The group will be having a reunion for the first time in 46 years. One of the radiographers, Irma Hendricks, 68, joked that she hoped everyone was still recognisable after all these years.
“We split after we completed our courses. Kalavati Vallabh now lives in Toronto, Canada, Galima Lalkhen is in Cape Town, Nazeema Ebrahim moved to the North West province, Brenda Daniels found herself in Australia after she got married, Galima Balabh remained in Cape Town and I moved to Johannesburg, but we never lost touch,” she said.
“I was 18 years old when I decided to do the radiography course. My love for the industry was basically passed on to me by my mother who was a trained nurse in her day.
“I also didn’t want to move far from home to study because I was part of a very close-knit family,” she said. Hendricks described the feeling of becoming a radiologist as “barrier breaking”.
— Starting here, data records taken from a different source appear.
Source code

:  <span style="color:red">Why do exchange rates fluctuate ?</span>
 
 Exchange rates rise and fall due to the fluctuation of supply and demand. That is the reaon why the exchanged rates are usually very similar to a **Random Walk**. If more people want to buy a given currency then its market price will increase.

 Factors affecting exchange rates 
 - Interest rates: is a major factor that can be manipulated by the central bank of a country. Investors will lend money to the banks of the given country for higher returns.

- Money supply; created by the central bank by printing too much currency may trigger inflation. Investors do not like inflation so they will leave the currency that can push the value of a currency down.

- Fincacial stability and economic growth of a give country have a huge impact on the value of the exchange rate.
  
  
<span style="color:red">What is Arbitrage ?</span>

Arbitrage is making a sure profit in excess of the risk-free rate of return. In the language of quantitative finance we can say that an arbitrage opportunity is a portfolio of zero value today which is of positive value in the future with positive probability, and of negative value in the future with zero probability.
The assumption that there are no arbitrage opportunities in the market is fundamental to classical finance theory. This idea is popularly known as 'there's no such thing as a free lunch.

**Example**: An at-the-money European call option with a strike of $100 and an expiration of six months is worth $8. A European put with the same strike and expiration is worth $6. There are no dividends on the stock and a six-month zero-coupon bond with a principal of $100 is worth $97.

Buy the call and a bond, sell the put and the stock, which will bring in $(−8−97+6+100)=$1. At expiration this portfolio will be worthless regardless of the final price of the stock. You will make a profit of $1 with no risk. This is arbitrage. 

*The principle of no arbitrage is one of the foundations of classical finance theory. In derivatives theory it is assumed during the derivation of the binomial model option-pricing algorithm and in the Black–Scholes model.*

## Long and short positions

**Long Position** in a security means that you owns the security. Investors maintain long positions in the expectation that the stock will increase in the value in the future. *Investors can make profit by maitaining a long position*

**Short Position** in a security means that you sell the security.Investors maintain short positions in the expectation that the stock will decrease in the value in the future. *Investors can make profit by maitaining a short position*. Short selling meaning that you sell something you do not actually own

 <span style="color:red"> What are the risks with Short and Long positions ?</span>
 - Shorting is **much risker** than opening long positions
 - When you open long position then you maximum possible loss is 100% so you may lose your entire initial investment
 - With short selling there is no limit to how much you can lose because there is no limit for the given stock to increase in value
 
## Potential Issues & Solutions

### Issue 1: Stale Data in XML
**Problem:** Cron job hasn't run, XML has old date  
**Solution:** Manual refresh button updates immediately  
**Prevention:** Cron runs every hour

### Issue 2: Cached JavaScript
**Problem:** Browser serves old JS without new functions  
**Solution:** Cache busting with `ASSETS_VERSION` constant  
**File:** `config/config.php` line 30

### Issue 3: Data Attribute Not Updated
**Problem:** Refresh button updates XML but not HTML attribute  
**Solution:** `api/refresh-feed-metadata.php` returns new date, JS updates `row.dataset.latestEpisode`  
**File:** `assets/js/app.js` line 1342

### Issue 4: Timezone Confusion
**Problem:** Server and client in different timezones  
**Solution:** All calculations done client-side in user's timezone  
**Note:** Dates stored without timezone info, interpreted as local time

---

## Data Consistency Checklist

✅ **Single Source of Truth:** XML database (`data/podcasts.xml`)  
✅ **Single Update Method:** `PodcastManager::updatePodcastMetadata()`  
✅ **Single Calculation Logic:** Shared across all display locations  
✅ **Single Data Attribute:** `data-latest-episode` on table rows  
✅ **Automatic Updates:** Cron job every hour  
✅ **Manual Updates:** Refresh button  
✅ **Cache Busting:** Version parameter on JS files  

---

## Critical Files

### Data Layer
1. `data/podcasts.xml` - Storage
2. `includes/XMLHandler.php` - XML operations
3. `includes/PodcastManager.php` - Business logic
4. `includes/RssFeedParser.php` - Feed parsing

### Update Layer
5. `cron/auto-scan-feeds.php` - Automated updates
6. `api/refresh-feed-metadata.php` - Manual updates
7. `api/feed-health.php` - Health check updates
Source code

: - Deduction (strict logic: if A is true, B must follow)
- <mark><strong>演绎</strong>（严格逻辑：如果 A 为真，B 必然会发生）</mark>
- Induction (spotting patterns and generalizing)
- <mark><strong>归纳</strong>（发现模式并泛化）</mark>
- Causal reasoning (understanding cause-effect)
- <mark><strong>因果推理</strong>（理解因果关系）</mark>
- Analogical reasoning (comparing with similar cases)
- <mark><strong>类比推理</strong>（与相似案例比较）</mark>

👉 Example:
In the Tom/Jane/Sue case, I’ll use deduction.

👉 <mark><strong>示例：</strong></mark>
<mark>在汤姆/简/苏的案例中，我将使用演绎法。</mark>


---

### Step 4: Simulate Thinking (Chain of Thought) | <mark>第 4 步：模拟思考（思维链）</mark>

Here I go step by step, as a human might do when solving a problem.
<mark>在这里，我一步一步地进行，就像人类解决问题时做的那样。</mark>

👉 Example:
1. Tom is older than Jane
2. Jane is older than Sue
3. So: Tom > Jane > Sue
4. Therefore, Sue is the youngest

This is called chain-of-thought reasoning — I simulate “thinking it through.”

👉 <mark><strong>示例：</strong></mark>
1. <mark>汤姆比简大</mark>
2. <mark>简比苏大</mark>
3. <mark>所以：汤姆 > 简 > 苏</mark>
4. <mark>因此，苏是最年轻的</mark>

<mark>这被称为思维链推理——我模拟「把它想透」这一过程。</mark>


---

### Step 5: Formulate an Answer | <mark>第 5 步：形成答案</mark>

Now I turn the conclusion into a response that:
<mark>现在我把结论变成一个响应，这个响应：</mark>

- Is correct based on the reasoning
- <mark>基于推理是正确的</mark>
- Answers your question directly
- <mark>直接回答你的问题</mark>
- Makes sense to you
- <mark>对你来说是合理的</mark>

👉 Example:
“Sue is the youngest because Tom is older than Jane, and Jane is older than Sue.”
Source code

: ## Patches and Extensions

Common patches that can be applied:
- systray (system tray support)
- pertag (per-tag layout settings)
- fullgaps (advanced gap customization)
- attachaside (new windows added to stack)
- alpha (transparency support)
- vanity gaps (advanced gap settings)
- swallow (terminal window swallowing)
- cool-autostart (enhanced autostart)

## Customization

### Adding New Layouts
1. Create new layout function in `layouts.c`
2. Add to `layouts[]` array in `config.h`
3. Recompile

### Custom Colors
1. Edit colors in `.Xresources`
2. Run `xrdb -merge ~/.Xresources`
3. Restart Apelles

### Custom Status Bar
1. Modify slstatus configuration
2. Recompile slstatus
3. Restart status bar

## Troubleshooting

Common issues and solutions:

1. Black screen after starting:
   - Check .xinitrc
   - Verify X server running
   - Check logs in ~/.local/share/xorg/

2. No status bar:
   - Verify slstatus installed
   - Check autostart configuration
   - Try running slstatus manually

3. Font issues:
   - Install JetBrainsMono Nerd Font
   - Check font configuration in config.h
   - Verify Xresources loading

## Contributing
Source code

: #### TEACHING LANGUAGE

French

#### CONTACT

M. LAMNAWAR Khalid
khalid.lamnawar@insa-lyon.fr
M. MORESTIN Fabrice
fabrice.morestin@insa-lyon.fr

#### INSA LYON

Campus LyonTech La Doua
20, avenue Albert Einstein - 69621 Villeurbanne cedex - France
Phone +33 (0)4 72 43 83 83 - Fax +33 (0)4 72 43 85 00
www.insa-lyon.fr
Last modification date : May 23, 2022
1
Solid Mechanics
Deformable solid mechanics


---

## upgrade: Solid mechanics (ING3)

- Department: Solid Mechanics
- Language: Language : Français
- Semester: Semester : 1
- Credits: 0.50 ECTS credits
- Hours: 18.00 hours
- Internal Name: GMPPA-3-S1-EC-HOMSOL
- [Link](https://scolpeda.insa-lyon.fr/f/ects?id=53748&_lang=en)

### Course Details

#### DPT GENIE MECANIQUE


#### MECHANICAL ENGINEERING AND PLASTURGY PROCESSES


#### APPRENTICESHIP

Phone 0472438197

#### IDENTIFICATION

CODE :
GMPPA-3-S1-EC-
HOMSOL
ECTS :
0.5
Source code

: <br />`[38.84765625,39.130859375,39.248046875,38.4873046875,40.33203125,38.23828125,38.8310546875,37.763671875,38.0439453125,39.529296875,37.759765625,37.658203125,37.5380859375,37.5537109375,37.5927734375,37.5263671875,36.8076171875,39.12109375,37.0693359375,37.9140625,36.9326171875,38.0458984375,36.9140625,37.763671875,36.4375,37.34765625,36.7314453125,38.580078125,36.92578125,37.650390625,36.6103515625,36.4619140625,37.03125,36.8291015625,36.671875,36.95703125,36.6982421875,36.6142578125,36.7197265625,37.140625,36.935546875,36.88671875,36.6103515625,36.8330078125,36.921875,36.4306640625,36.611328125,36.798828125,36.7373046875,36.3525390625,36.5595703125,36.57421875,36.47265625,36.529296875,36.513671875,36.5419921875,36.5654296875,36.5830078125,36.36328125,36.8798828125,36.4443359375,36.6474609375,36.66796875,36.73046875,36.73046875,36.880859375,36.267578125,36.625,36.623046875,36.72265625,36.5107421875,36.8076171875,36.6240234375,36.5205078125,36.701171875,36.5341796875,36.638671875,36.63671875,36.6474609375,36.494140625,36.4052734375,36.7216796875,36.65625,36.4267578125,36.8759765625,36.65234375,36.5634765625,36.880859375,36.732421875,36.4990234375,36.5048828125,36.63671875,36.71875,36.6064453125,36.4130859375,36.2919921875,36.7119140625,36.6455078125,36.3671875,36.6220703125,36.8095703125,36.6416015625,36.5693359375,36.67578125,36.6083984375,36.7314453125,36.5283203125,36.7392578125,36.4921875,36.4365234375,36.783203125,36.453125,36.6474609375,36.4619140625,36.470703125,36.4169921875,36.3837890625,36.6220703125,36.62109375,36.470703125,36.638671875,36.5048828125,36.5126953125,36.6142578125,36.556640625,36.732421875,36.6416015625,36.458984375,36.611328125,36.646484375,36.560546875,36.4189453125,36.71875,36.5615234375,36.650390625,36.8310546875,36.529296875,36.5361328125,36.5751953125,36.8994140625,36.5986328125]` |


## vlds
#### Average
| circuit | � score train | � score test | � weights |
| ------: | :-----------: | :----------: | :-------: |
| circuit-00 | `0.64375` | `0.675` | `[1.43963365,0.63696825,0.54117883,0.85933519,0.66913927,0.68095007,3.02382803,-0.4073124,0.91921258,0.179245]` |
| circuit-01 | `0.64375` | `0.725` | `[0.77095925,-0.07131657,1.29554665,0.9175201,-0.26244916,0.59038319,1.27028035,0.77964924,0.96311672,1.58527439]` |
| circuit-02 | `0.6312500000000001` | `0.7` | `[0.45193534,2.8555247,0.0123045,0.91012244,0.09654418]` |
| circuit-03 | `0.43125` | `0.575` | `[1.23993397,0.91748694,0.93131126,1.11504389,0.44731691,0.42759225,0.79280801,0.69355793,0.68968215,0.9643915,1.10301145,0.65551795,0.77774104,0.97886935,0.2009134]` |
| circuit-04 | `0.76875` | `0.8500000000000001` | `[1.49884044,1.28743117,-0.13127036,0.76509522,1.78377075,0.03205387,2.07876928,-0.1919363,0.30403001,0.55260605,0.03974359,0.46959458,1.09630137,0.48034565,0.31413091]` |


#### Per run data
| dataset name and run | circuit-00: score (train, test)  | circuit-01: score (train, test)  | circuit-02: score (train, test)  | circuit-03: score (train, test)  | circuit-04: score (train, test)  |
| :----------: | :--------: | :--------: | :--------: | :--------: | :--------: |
“I felt good when I qualified as a radiographer. To know that I am part of something so profound by doing what I love is something I cannot actually put into words,” she said.
Radiography was a rewarding career, she said. “At the start of my career, the salary was very low but that is not where I got my satisfaction from. Every person and every case was different and unique and I felt very fulfilled after being able to help or assist everyone in some way or another.”
Hendricks said that though the drastic changes in technology had made the industry more difficult to work in, she still worked part-time, for the Intercare hospital in Kempton Park.
The group celebrated their reunion at Kirstenbosch Botanical Garden on Thursday.